What the task requires:
Line by line, repeat the data below exactly, beginning at the first line and ending at the line with "Widerrufsbelehrung & -formular". Omit pictures.
»»
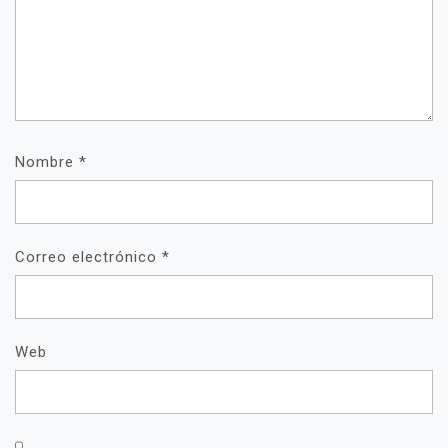
Nombre
*
Correo electrónico
*
Web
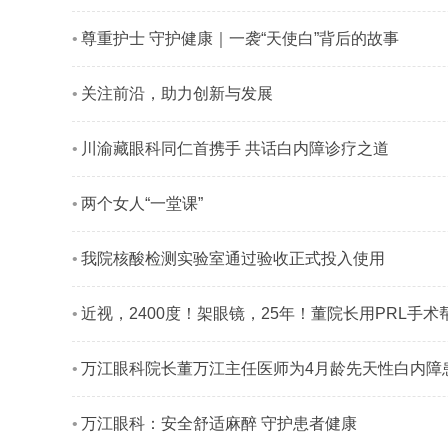
尊重护士 守护健康｜一袭“天使白”背后的故事
关注前沿，助力创新与发展
川渝藏眼科同仁首携手 共话白内障诊疗之道
两个女人“一堂课”
我院核酸检测实验室通过验收正式投入使用
近视，2400度！架眼镜，25年！董院长用PRL手术帮
万江眼科院长董万江主任医师为4月龄先天性白内障患
万江眼科：安全舒适麻醉 守护患者健康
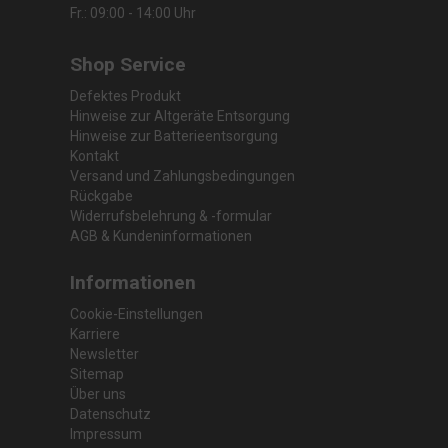
Fr.: 09:00 - 14:00 Uhr
Shop Service
Defektes Produkt
Hinweise zur Altgeräte Entsorgung
Hinweise zur Batterieentsorgung
Kontakt
Versand und Zahlungsbedingungen
Rückgabe
Widerrufsbelehrung & -formular
AGB & Kundeninformationen
Informationen
Cookie-Einstellungen
Karriere
Newsletter
Sitemap
Über uns
Datenschutz
Impressum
««
Output below:
Nombre
*
Correo electrónico
*
Web
尊重护士 守护健康｜一袭“天使白”背后的故事
关注前沿，助力创新与发展
川渝藏眼科同仁首携手 共话白内障诊疗之道
两个女人“一堂课”
我院核酸检测实验室通过验收正式投入使用
近视，2400度！架眼镜，25年！董院长用PRL手术帮
万江眼科院长董万江主任医师为4月龄先天性白内障患
万江眼科：安全舒适麻醉 守护患者健康
Fr.: 09:00 - 14:00 Uhr
Shop Service
Defektes Produkt
Hinweise zur Altgeräte Entsorgung
Hinweise zur Batterieentsorgung
Kontakt
Versand und Zahlungsbedingungen
Rückgabe
Widerrufsbelehrung & -formular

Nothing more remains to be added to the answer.